Großer Einsatz reicht nicht für die nächste Überraschung: Laura Siegemund hat beim WTA-Turnier in Wuhan den Halbfinaleinzug verpasst. Die 37-Jährige unterlag am Freitag der zweimaligen Grand-Slam-Siegerin Coco Gauff aus den USA 3:6, 0:6. Für Siegemund bleibt der starke Lauf dennoch ein Erfolg. Sie schiebt sich durch das Erreichen der Runde der letzten acht in der Weltrangliste in die Top 40 vor.

Highlights: Sabalenka mit Triumph über Rybakina im Halbfinale

Quelle: Perform

So hoch war Siegemund seit acht Jahren nicht gelistet, zugleich wird sie damit wieder die deutsche Nummer eins vor Tatjana Maria und Eva Lys.
Die Schwäbin hatte schon mit ihrem Achtelfinalerfolg gegen die Polin Magdalena Frech ein Ausrufezeichen gesetzt. Sie ging mit 37 Jahren und 216 Tagen als viertälteste Spielerin seit Einführung der WTA-1000er-Turniere 1990 in ein Viertelfinale dieses Formats. Älter waren nur die US-Ikonen Martina Navratilova und die Williams-Schwestern Serena und Venus gewesen.
Gegen Gauff erwischte Siegemund dann auch noch mit einem direkten Break einen perfekten Start - doch die Favoritin konterte schnell. Siegemund hielt mutig in den Grundlinienduellen dagegen und forderte Gauff mit Stopps, doch die athletische French-Open-Siegerin übernahm Mitte des ersten Satzes die Kontrolle und setzte sich ab.

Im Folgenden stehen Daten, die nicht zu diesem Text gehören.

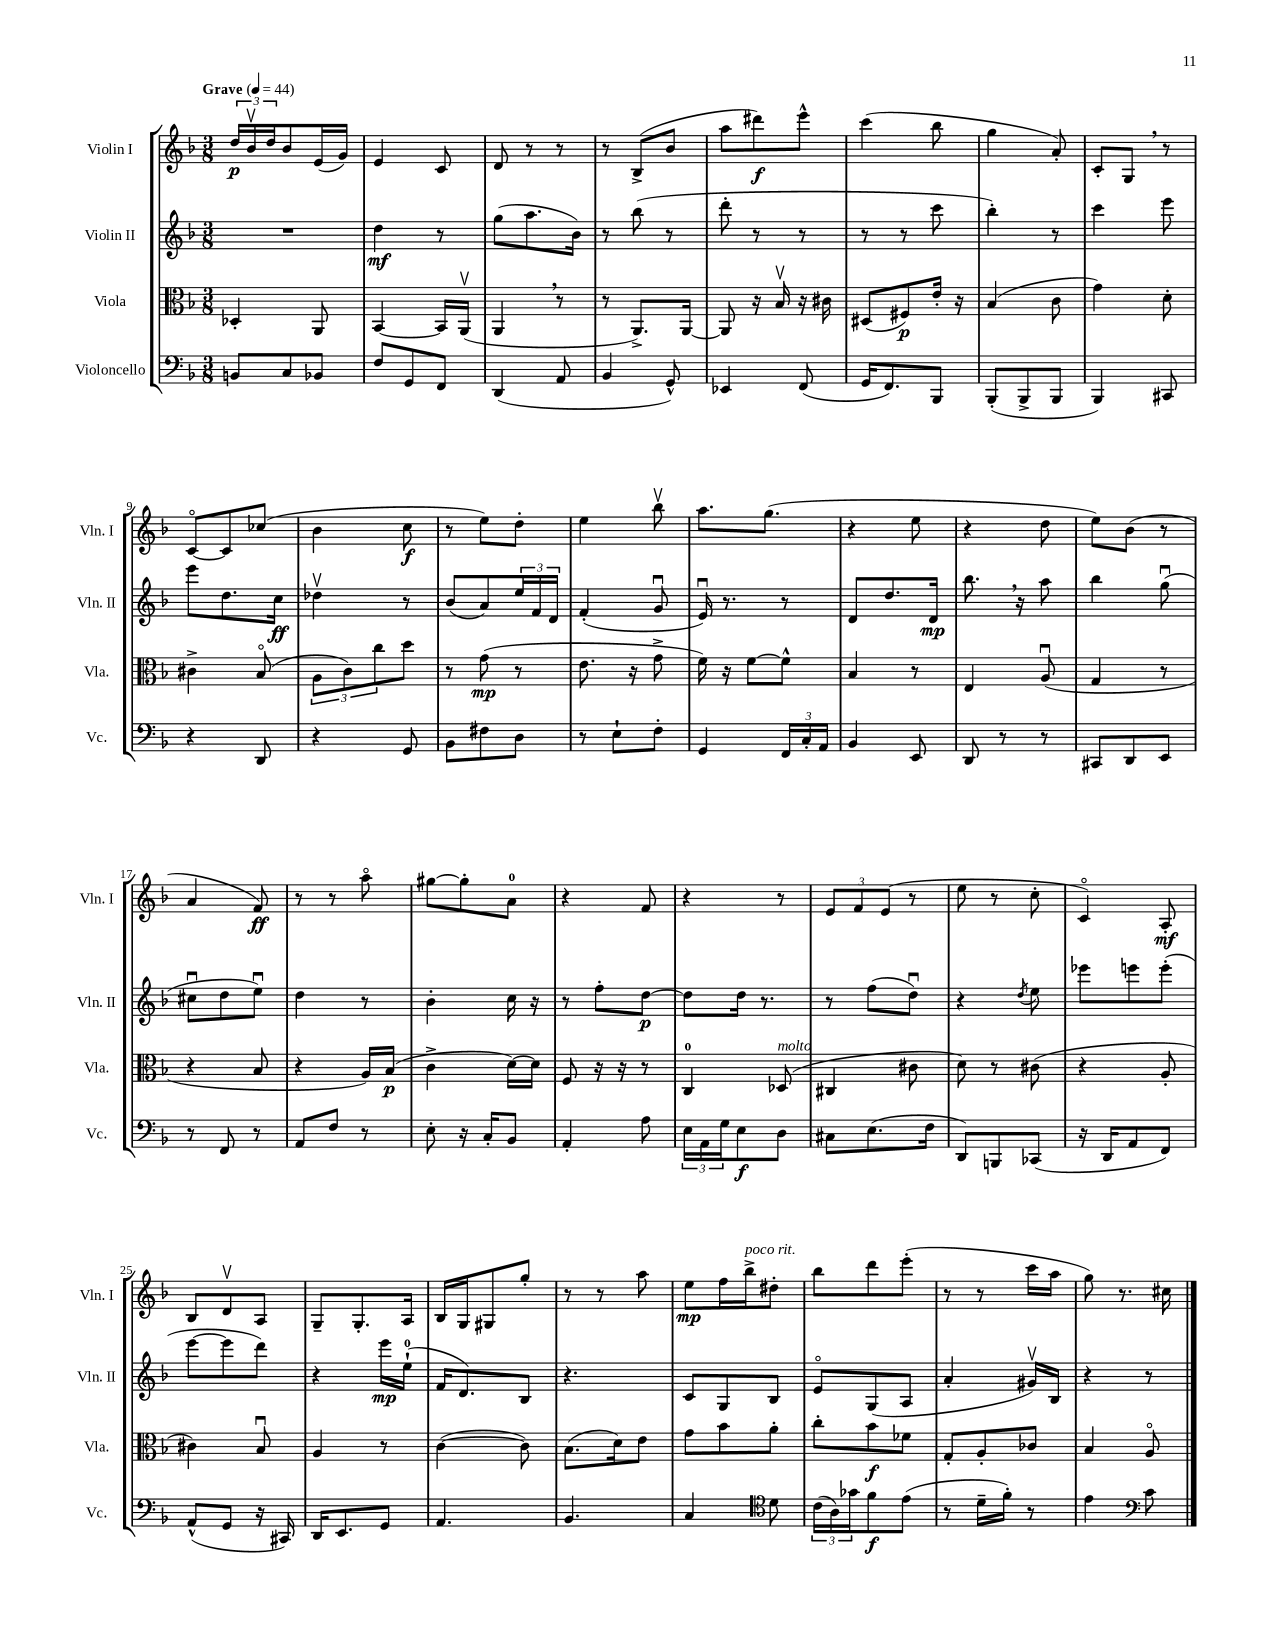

**kern	**kern	**kern	**kern
*staff4	*staff3	*staff2	*staff1
*clefF4	*clefC3	*clefG2	*clefG2
*k[b-]	*k[b-]	*k[b-]	*k[b-]
*M3/8	*M3/8	*M3/8	*M3/8
*MM44	*MM44	*MM44	*MM44
8BB	4D-'	4.r	24dd
.	.	.	24b-v
.	.	.	24dd
8C	.	.	8b-
8BB-	8AA	.	(16e
.	.	.	16g)
=	=	=	=
8F	[4BB-	4dd	4e
8GG	.	.	.
8FF	16BB-]	8r	8c
.	(16AAv	.	.
=	=	=	=
(4DD	4AA	(8gg	8d
.	.	8.aa	8r
8AA	8r	.	8r
.	.	16b-)	.
=	=	=	=
4BB-	8r	8r	8r
.	8.AA^)	(8bb-	(8B-^
8GG^^)	.	8r	8b-
.	[16AA	.	.
=	=	=	=
4EE-	8AA]	8ddd'	8aa
.	16r	8r	8ddd#)
.	16B-v	.	.
(8FF	16r	8r	8eee^^
.	16c#	.	.
=	=	=	=
16GG	(8D#	8r	(4ccc
8.FF)	.	.	.
.	8F#)	8r	.
8BBB-	16e'	8ccc	8bb-
.	16r	.	.
=	=	=	=
(8BBB-'	(4B-	4bb-')	4gg
8BBB-^	.	.	.
8BBB-	8c	8r	8a')
=	=	=	=
4BBB-)	4g)	4ccc	8c'
.	.	.	8G
8CC#	8d'	8eee	8r
=	=	=	=
4r	4c#^	8eee	[8co
.	.	8.dd	8c]
8DD	(8B-o	.	(8cc-
.	.	16cc	.
=	=	=	=
4r	12A	4dd-v	4b-
.	12c)	.	.
.	12cc	.	.
8GG	8dd	8r	8cc
=	=	=	=
8BB-	8r	(8b-	8r
8F#	(8g	8a)	8ee)
8D	8r	24ee	8dd'
.	.	24f	.
.	.	24d	.
=	=	=	=
8r	8.e	(4f'	4ee
8E`	.	.	.
.	16r	.	.
8F'	8g^	8gu	8bb-v
=	=	=	=
4GG	16f)	16eu)	8.aa
.	16r	8.r	.
.	[8f	.	.
.	.	.	(8.gg
24FF	8f^^]	8r	.
24C'	.	.	.
24AA	.	.	.
=	=	=	=
4BB-	4B-	8d	4r
.	.	8.dd	.
8EE	8r	.	8ee
.	.	16d	.
=	=	=	=
8DD	4E	8.bb-	4r
8r	.	.	.
.	.	16r	.
8r	(8Au	8aa	8dd
=	=	=	=
8CC#	4G	4bb-	8ee)
8DD	.	.	(8b-
8EE	8r	(8ggu	8r
=	=	=	=
8r	4r	8cc#u	4a
8FF	.	8dd	.
8r	8B-	8eeu)	8f)
=	=	=	=
8AA	4r	4dd	8r
8F	.	.	8r
8r	16A)	8r	8aao
.	(16B-	.	.
=	=	=	=
8E'	4c^	4b-'	[8gg#
16r	.	.	8gg#']
16C'	.	.	.
8BB-	[16d)	16cc	8a
.	16d]	16r	.
=	=	=	=
4AA'	8F	8r	4r
.	16r	8ff'	.
.	16r	.	.
8A	8r	[8dd	8f
=	=	=	=
24E	4C	8dd]	4r
24AA	.	.	.
24G	.	.	.
8E	.	16dd	.
.	.	8.r	.
8D	(8D-	.	8r
=	=	=	=
8C#	4C#	8r	12e
.	.	.	12f
(8.E	.	(8ff	.
.	.	.	(12e
.	8c#	8ddu)	8r
16F	.	.	.
=	=	=	=
8DD)	8d)	4r	8ee
8BBB	8r	.	8r
.	.	8qdd	.
(8CC-	(8c#	8ee	8cc'
=	=	=	=
16r	4r	8eee-	4co)
16DD	.	.	.
8AA	.	8eee	.
8FF)	8A'	(8eee'	8A'
=	=	=	=
(8AA^^	4c#)	[8eee	8B-
8GG	.	8eee]	8dv
16r	8B-u	8ddd)	8A
16CC#)	.	.	.
=	=	=	=
16DD	4A	4r	8G~
8.EE	.	.	.
.	.	.	8.G'
8GG	8r	16eee	.
.	.	(16ee`	16A
=	=	=	=
4.AA	([4c	16f	16B-
.	.	8.d)	16G
.	.	.	8G#
.	8c])	8B-	8gg'
=	=	=	=
4.BB-	(8.B-	4.r	8r
.	.	.	8r
.	16d)	.	.
.	8e	.	8aa
=	=	=	=
4C	8g	8c	8ee
.	8b-	8G	16ff
.	.	.	16bb-^
*clefC4	*	*	*
8d	8a'	8B-	8dd#'
=	=	=	=
(24c	8cc'	8eo	8bb-
24A)	.	.	.
24g-	.	.	.
8f	8b-	(8G	8ddd
(8e	8f-	8A	(8eee'
=	=	=	=
8r	8G'	4a'	8r
16d~	8A'	.	8r
16f')	.	.	.
8r	8c-	16g#v)	16ccc
.	.	16B-	16aa
=	=	=	=
4e	4B-	4r	8gg)
.	.	.	8.r
*clefF4	*	*	*
8c	8Ao	8r	.
.	.	.	16cc#
==	==	==	==
*-	*-	*-	*-
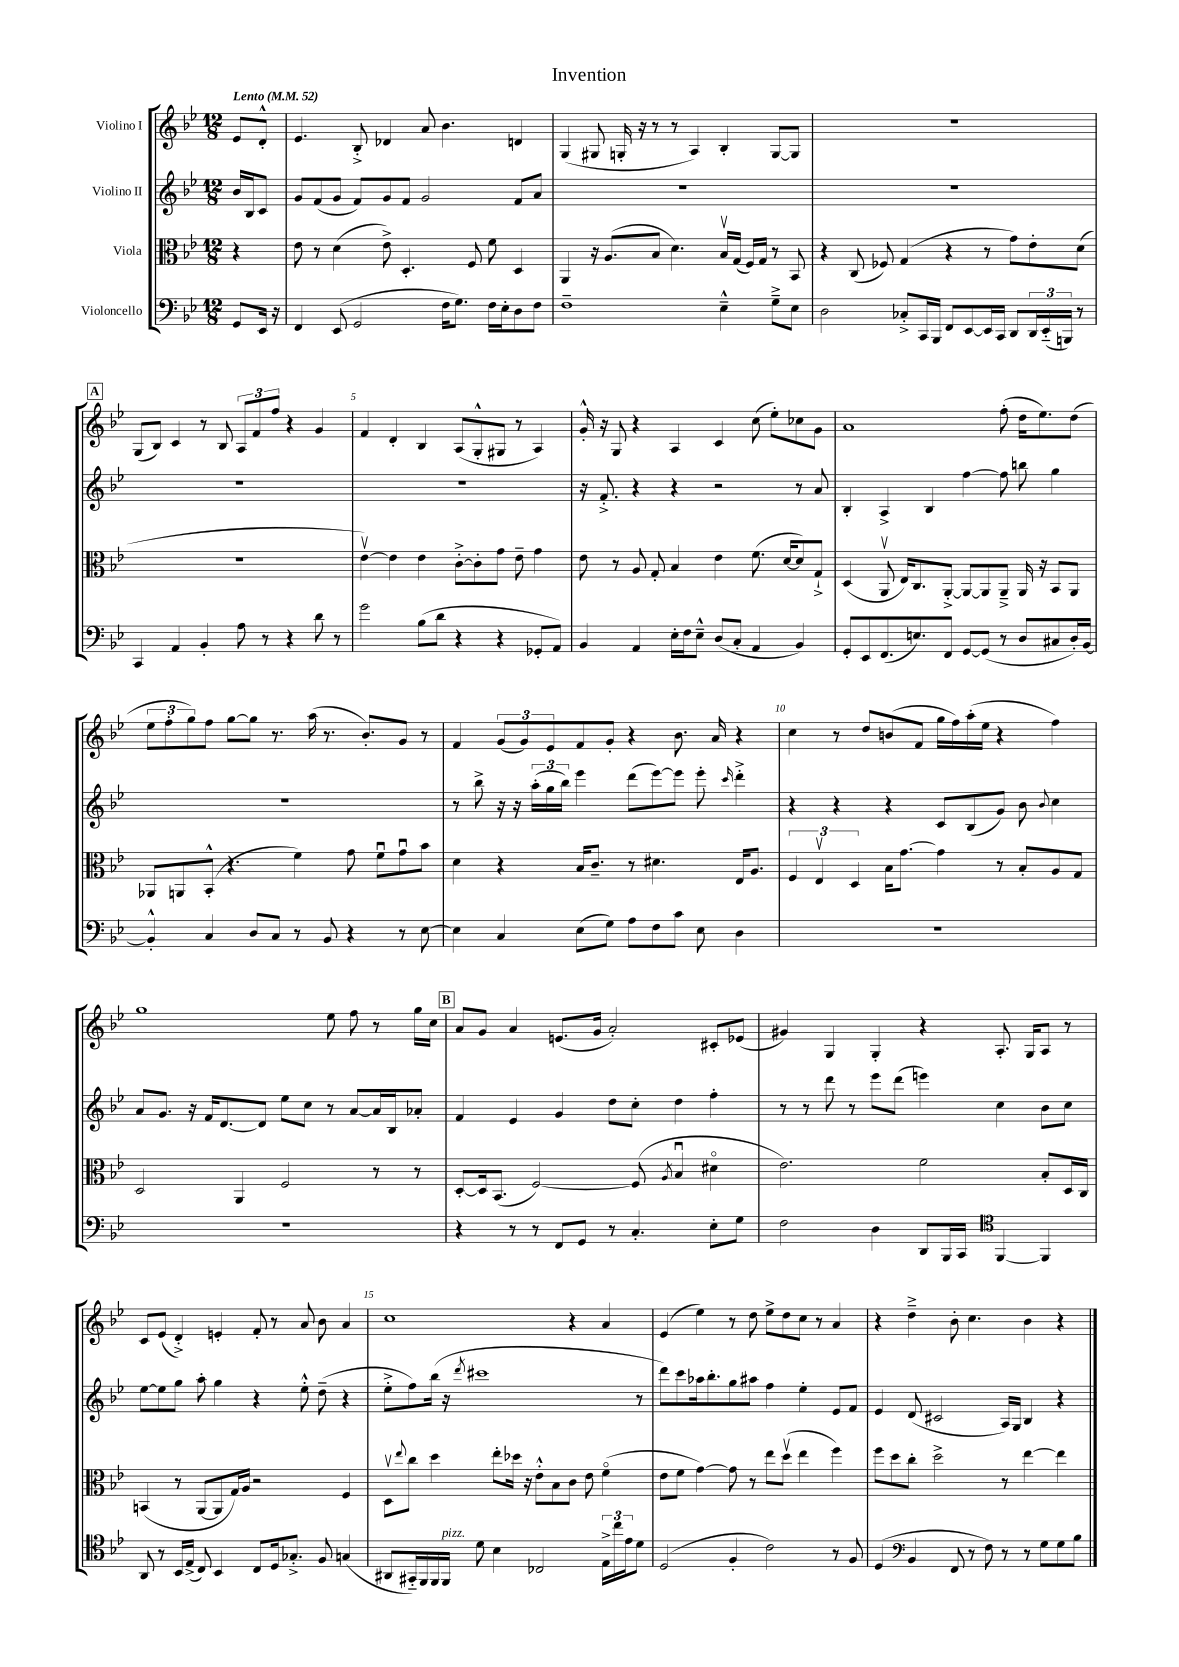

Paolini knackt Swiatek - und fordert Gauff

Siegemund gönnte sich nach dem Satzverlust bei erneuter Hitze eine kurze Pause und wollte dann noch einmal angreifen. Doch Gauff war in dem Match zu fokussiert und bestrafte die zunehmenden Fehler der Herausforderin.
Im Halbfinale steht Gauff vor einer schwierigen Herausforderung. So trifft die 21-Jährige auf die Italienerin Jasmine Paolini, die sich überraschend deutlich gegen Iga Swiatek (6:1, 6:2) durchgesetzt hatte.
Das zweite Finalticket wird unter Aryna Sabalenka und Jessica Pegula ausgespielt. Letztere warf die Tschechin Katerina Siniakova in drei Sätzen aus dem Turnier (2:6, 6:0, 6:3). Sabalenka schlug hingegen die an Nummer acht gesetzte Kasachin Elena Rybakina (6:3, 6:3).
(SID)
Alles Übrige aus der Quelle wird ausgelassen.